Jardiner pour la biodiversité
Vincent Albouy
Favoriser la nature permet d’obtenir un jardin plein de vie. C’est découvrir la floraison des plantes sauvages, apprécier le spectacle des oiseaux, admirer les riches couleurs des papillons, ou encore avoir l’heureuse surprise de croiser un hérisson ou un crapaud au coin d’une plate-bande…
Pas de ballet des oiseaux et des papillons, sans chenilles, nourriture des uns et larves des autres. Pas de hérissons, sans limaces et vers gris à manger, sans feuilles mortes pour le nid… La biodiversité ne se « divise » pas, chaque espèce a bien sa place et son importance au sein du jardin !

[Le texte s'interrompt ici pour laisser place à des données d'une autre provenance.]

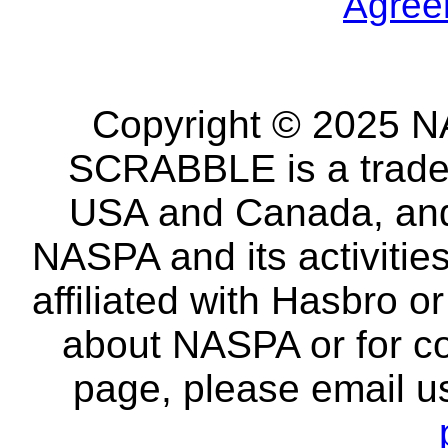
Agree
Copyright © 2025 NA
SCRABBLE is a tradem
USA and Canada, and 
NASPA and its activitie
affiliated with Hasbro o
about NASPA or for co
page, please email u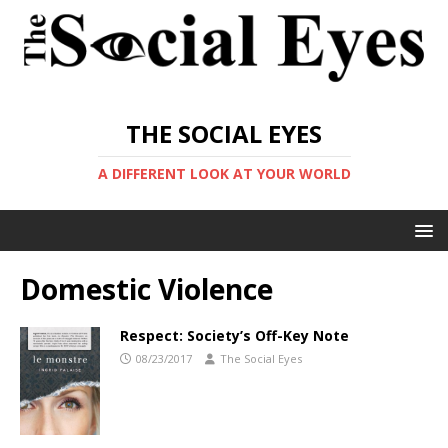
THE SOCIAL EYES
A DIFFERENT LOOK AT YOUR WORLD
Domestic Violence
Respect: Society’s Off-Key Note
08/23/2017
The Social Eyes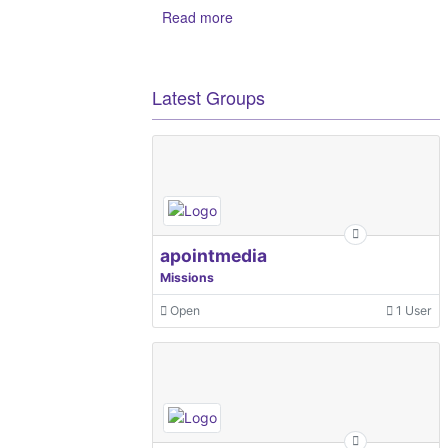
Read more
Latest Groups
apointmedia
Missions
Open
1 User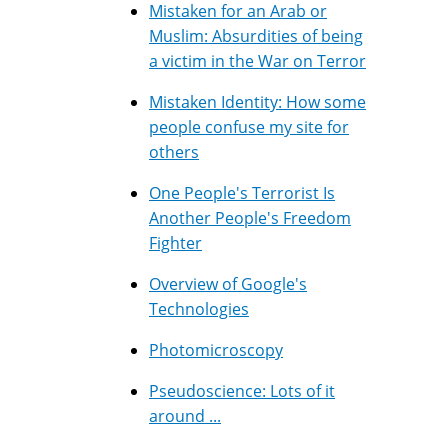
Mistaken for an Arab or
Muslim: Absurdities of being
a victim in the War on Terror
Mistaken Identity: How some
people confuse my site for
others
One People's Terrorist Is
Another People's Freedom
Fighter
Overview of Google's
Technologies
Photomicroscopy
Pseudoscience: Lots of it
around ...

Depuis plus de 50 ans, la politique de protection de la nature qui s’est développée dans notre pays n’a concerné pratiquement que des espaces et des espèces remarquables qui ne représentent qu’un infi me pourcentage de la surface et de la biodiversité de la France. La nature ordinaire, « banale », a été la grande sacrifiée.
Une prise de conscience est apparue avec le Grenelle de l’environnement, dont le programme de « trame verte et bleue » est destiné à relier entre eux les espaces naturels remarquables par des corridors de nature ordinaire. Les 13 millions de jardins privés que compte notre pays peuvent s’inscrire dans cette trame, à condition d’entretenir un jardinage pour la nature et la biodiversité et non contre elles.
Un microcosme unique
Le jardinage pour la biodiversité ne peut pas se résumer à des recettes simples, valables en tout temps et en tout lieu. Chaque jardin est unique par son histoire, son emplacement, sa taille ou son aménagement, tout comme par les besoins, les désirs, les compétences et les capacités du jardinier. Quelques grands principes peuvent cependant guider utilement celles et ceux qui voudraient se lancer dans cette aventure passionnante. Aucun besoin de révolutionner le jardin pour attirer les oiseaux, les papillons, les hérissons et toute une riche vie végétale et animale. Il suffit d’économiser du temps de travail en le transformant en temps d’observation pour enclencher une dynamique favorable à la nature, de lever le pied sur les traitements chimiques, mais aussi sur la tonte, le broyage, le sarclage, la taille, le nettoyage des feuilles ou des tiges mortes. Bien sûr, c’est remettre en question tout ce que nous avons appris au fil des ans. Les techniques du jardin « propre » le transforment souvent en un jardin mort.
Il n’est pas nécessaire de convertir toute la surface du jardin en jardin naturel. Les espaces autour de la maison, décoratifs, productifs et destinés aux jeux, peuvent recevoir les soins habituels sans le recours systématique aux pesticides chimiques. Les espaces plus périphériques et moins fréquentés, comme la haie et la bande de pelouse qui la borde, peuvent être offerts à la nature.
Renoncez si possible à l’utilisation des pesticides chimiques. Préférez des moyens de lutte plus doux comme les extraits végétaux, voire la lutte biologique. Au besoin, sachez accepter une perte de récolte une année pour laisser le temps aux ennemis naturels d’un ravageur de lui régler son compte sans avoir à intervenir.
Laissez une place aux plantes sauvages. Traînant souvent l’étiquette infamante de « mauvaises herbes », la plupart de celles qui poussent spontanément au jardin peuvent avoir des utilisations médicinales ou culinaires, sont parfois très décoratives et attirent de nombreux insectes. Attention toutefois aux espèces envahissantes.
Variez les micro-milieux en installant une mare ou un bassin de jardin, une rocaille ou une zone sèche, en construisant un muret de pierres sèches pour soutenir un talus, en abandonnant un tas de fagots de bois à l’ombre de la haie, etc.
Résistez au syndrome du jardin « propre », et osez laisser la mousse se développer dans le gazon, les feuilles mortes pourrir au pied de la haie, les tiges mortes se décomposer peu à peu en hiver pour ne les retirer qu’au printemps. Ce sont autant d’abris et de sources de nourriture pour les animaux.
Choisissez rationnellement les espèces et les variétés cultivées que vous semez ou plantez. Elles doivent être adaptées au terrain et au climat, peu gourmandes en eau, naturellement résistantes ou tolérantes aux maladies les plus gênantes pour nécessiter le moins de soins possible.
Proposez des abris et des nichoirs aux oiseaux, aux insectes et aux autres locataires du jardin si les sites naturels manquent. Les plus utiles sont les nichoirs « boîte aux lettres » pour oiseaux cavernicoles, ainsi que les blocs de bois percés, les bottes de tiges creuses et de tiges à moelle pour les insectes.